No part of the field has seen more change than his defense, rotating partnerships bubbling into a toxic formula when their opponents get into scoring positions. Klopp deployed 17 different defensive personnel groupings (including six different centerback partnerships alone) in 24 matches before the winter break, using just four combinations more than once. With the constant change, individual shortcomings unsheltered a club once able to mask single deficiencies as a collective unit. While fitness management is a prominent factor in the various assortments of defense, Dortmund must find consistency, establishing their best defense -- and sticking to it.
But it's the players up top who will most help Dortmund climb their way back up the table. Their attack has stagnated without Robert Lewandowski roaming the final third. Having a healthy Reus and newly-acquired Kevin Kampl will add a fresh look, but the Slovenian international has a lot of pressure on his shoulders to acclimate to the Bundesliga on a short timeline. The only players that can remove that burden are Mkhitaryan and Immobile, who have to finish better when the inevitable scoring chance arises for Dortmund. Their contributions are critical early in the key fixtures Rückrunde campaign with Pierre-Emerick Aubameyang just returning from the African Cup of Nations.

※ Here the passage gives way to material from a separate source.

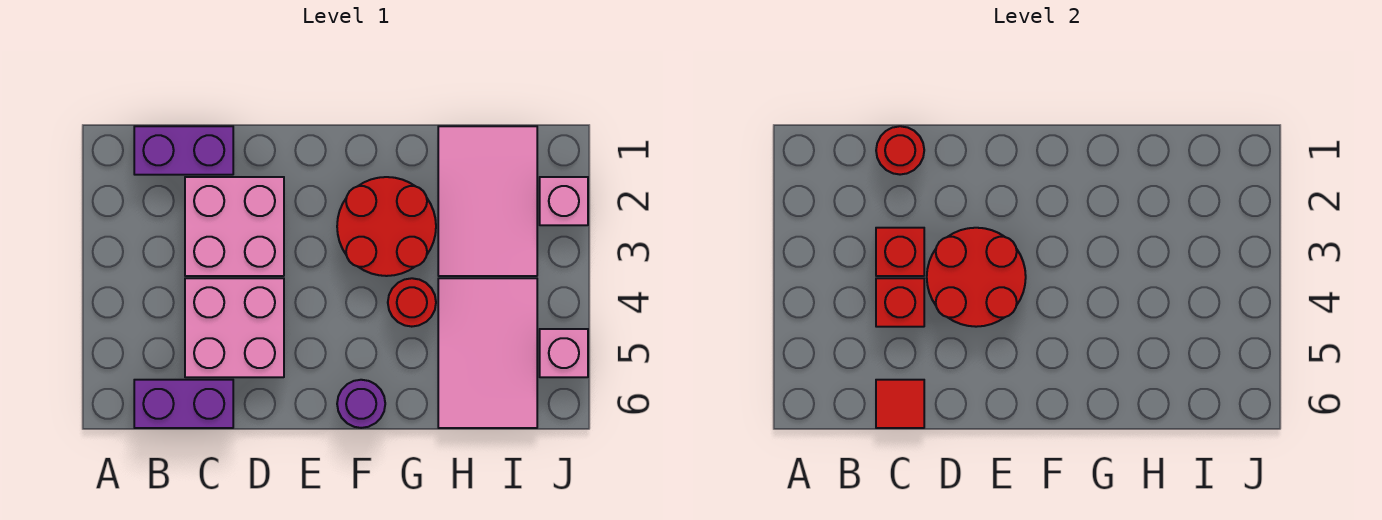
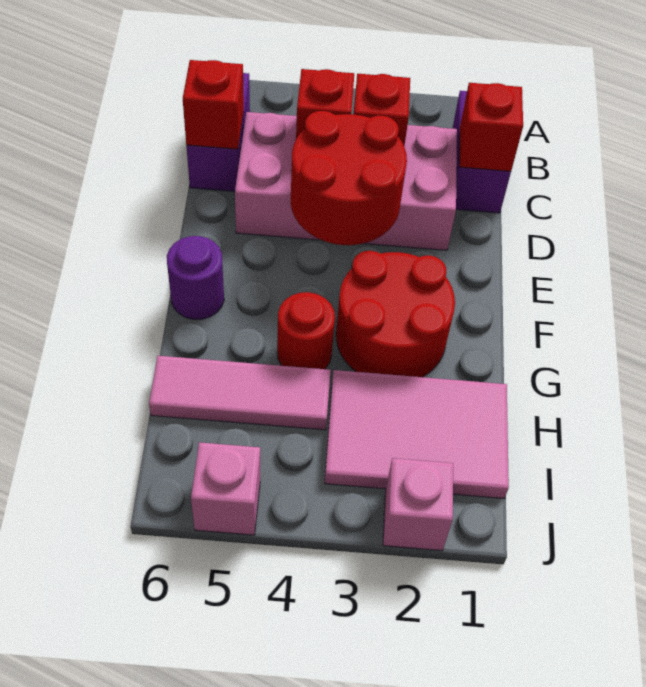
red 1x1 round brick [876,126,924,175] -> red 1x1 brick [459,83,523,171]
red 1x1 tile [876,380,924,428] -> red 1x1 brick [183,60,244,149]
pink 2x3 tile [438,278,537,428] -> pink 1x3 tile [149,356,331,430]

The Winterpause might be long, but that month to regather and refocus could be what the club needed to go on the unbeaten run that would pull them to safety. "We are not naively optimistic and know that the pressure situations won't be any less," said Klopp. "But when we look at our situation, we know we can control it."
That control could be lost quickly if Dortmund do not start 2015 the way they need to against Bayer Leverkusen and Augsburg. What was once a comical narrative could flip to a tragic one, a story of how one of the best runs in German football came to a catastrophic end.